俺は最後の一段を踏み外しかけて、ギリギリ持ちこたえた。
が、
「あっ、無理――」
結乃を引っ張ってしまった。
俺は意地で倒れなかったが、一気に押し込まれて踊り場の壁に背中からぶつかった。
結乃が俺の腕の中にすっぽりと収まる。少し、彼女の息が荒くなっていた。
「す、すまん。足下がよく見えなかった」
「怪我してない?」
「大丈夫だ」
「よかったぁ。あたしと同じになっちゃったかと思った」
「うまく受け流したからな。それより結乃は? いま勢いよく前に出たから変に左足突いたんじゃないか?」
「平気よ。風雅の胸に飛び込んだから」
えへへ、と結乃が笑う。
やけに押されたと思ったが結乃の体重がかかっていたのか。
「あたしが押しつけちゃったみたい。ごめんね」
離れようとする結乃を俺は抱き寄せた。
「あっ、風雅……」
「結乃に押し倒されるのも悪くないな」
「お、押し倒してはいないわよっ」
「似たようなもんだろ」
「ぜ、全然ちがうっ」
一気に赤くなってしまう結乃。やはりかわいい。
「もう、すぐ恥ずかしいこと言うんだから」
「本当にそうしてくれてもかまわないぞ?」
「そしたら風雅、絶対真っ赤になって何も言わなくなるでしょ」
「…………」
たぶん、そうなるだろうな。
結乃が笑った。
「やってみていい?」
「ま、待て。やっぱり冗談だ。許してくれ」
「じゃあ、あたしをからかわないことね」
「すみませんでした……」
あらためて結乃を支える体勢になって、俺は階段を降りる。今度は問題なく一階までたどり着いた。
今日は大輔さんが迎えに来てくれているはずだ。
校門の脇に車が止まっていた。
「悪いね、風雅君」
スーツ姿の大輔さんが出てきて、結乃を車に乗せた。
「いえ、彼女の危機ですからこれくらい当然です」
「堂々と言ってくれるな」
「結乃のためならなんだってしますよ」
「ほう。その言葉、ぜひ有言実行を期待しているよ」
「任せてください」
大輔さんが車に乗った。今日は「なかなかやる」が聞けなかったな。

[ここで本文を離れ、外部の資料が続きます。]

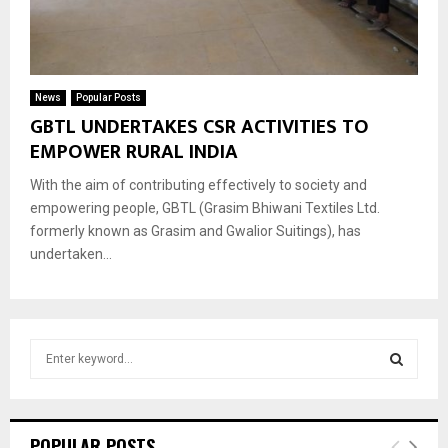
News
Popular Posts
GBTL UNDERTAKES CSR ACTIVITIES TO
EMPOWER RURAL INDIA
With the aim of contributing effectively to society and
empowering people, GBTL (Grasim Bhiwani Textiles Ltd.
formerly known as Grasim and Gwalior Suitings), has
undertaken...
S
e
a
S
r
c
E
POPULAR POSTS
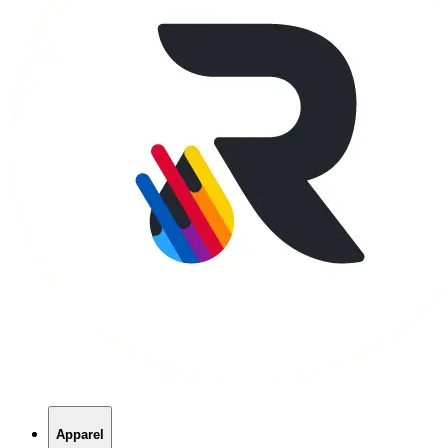
Apparel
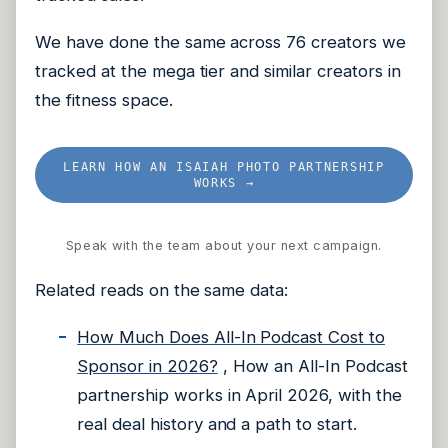
We have done the same across 76 creators we
tracked at the mega tier and similar creators in
the fitness space.
LEARN HOW AN ISAIAH PHOTO PARTNERSHIP
WORKS →
Speak with the team about your next campaign.
Related reads on the same data:
How Much Does All-In Podcast Cost to
Sponsor in 2026?
, How an All-In Podcast
partnership works in April 2026, with the
real deal history and a path to start.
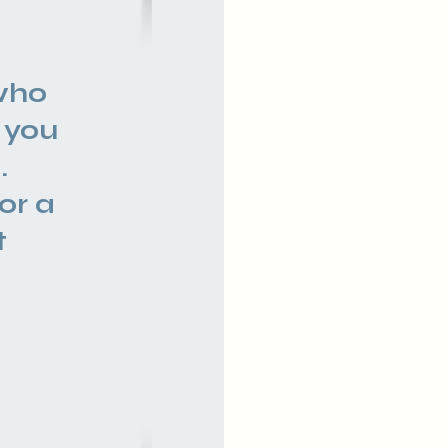
f
who
 you
.
or a
t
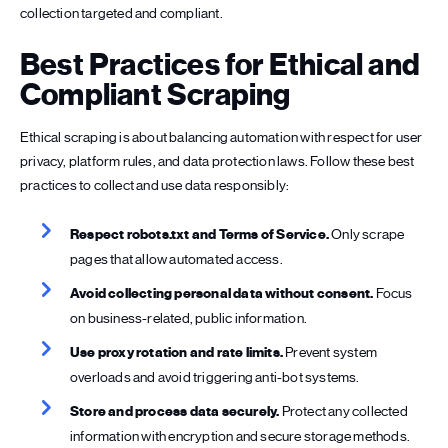
collection targeted and compliant.
Best Practices for Ethical and
Compliant Scraping
Ethical scraping is about balancing automation with respect for user
privacy, platform rules, and data protection laws. Follow these best
practices to collect and use data responsibly:
Respect robots.txt and Terms of Service.
Only scrape
pages that allow automated access.
Avoid collecting personal data without consent.
Focus
on business-related, public information.
Use proxy rotation and rate limits.
Prevent system
overloads and avoid triggering anti-bot systems.
Store and process data securely.
Protect any collected
information with encryption and secure storage methods.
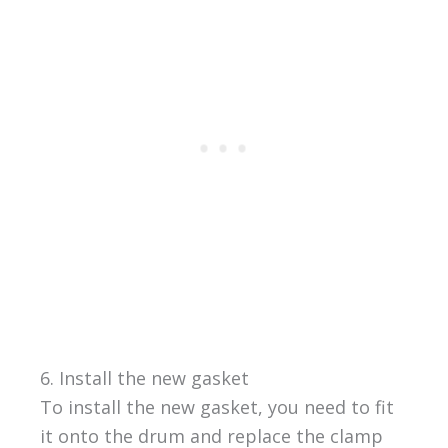
6. Install the new gasket
To install the new gasket, you need to fit
it onto the drum and replace the clamp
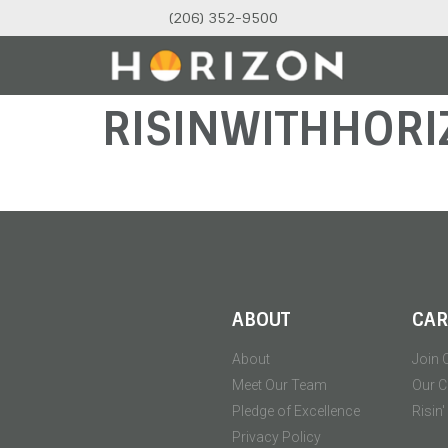
(206) 352-9500
RISINWITHHORI
ABOUT
CAR
About
Join 
Meet Our Team
Our C
Pledge of Excellence
Risin
Privacy Policy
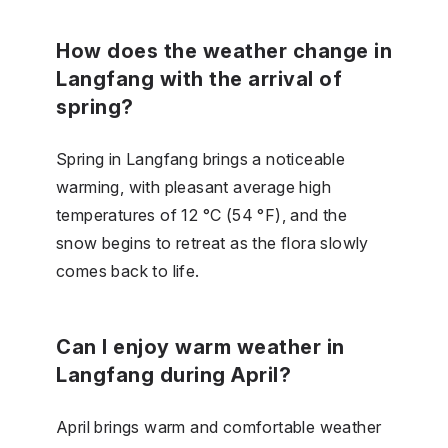
How does the weather change in
Langfang with the arrival of
spring?
Spring in Langfang brings a noticeable
warming, with pleasant average high
temperatures of 12 °C (54 °F), and the
snow begins to retreat as the flora slowly
comes back to life.
Can I enjoy warm weather in
Langfang during April?
April brings warm and comfortable weather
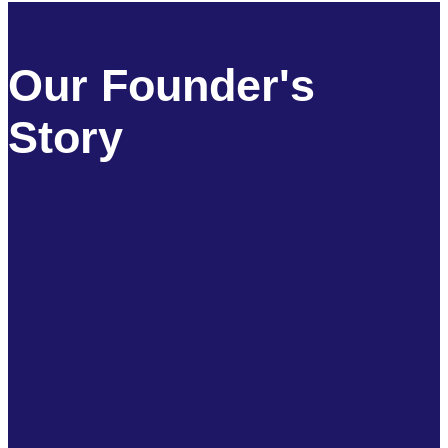
Our Founder's
Story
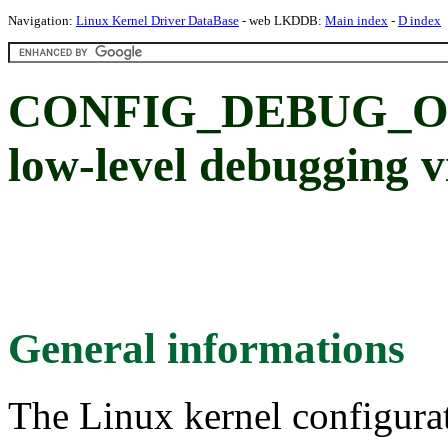
Navigation:
Linux Kernel Driver DataBase
- web LKDDB:
Main index
-
D index
CONFIG_DEBUG_OM
low-level debuggin
General informations
The Linux kernel configura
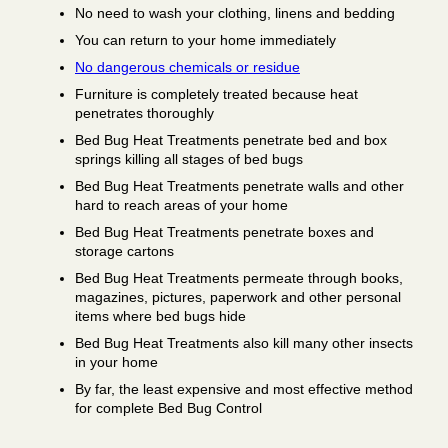
No need to wash your clothing, linens and bedding
You can return to your home immediately
No dangerous chemicals or residue
Furniture is completely treated because heat
penetrates thoroughly
Bed Bug Heat Treatments penetrate bed and box
springs killing all stages of bed bugs
Bed Bug Heat Treatments penetrate walls and other
hard to reach areas of your home
Bed Bug Heat Treatments penetrate boxes and
storage cartons
Bed Bug Heat Treatments permeate through books,
magazines, pictures, paperwork and other personal
items where bed bugs hide
Bed Bug Heat Treatments also kill many other insects
in your home
By far, the least expensive and most effective method
for complete Bed Bug Control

けっこう好きなんだけどな、あれ。
結乃が窓を開けた。
「風雅、ありがとね」
「どういたしまして。また来週な」
「うん。絶対に土日で治すから」
結乃が手を振る。車が発進していった。
大輔さんは「家まで送ろう」と言ってくれるのだが、歩きたいので遠慮させてもらっている。
帰り道を一緒に歩けなくとも、今は教室から昇降口までの距離をとても大切に感じている。
いつもとは違う時間。
こんな形もたまにはいい。
だが、結乃と並んで帰れる方が絶対にいい。
早く治るといいな。
そう願いながら、俺は自分の帰り道へ踏み出した。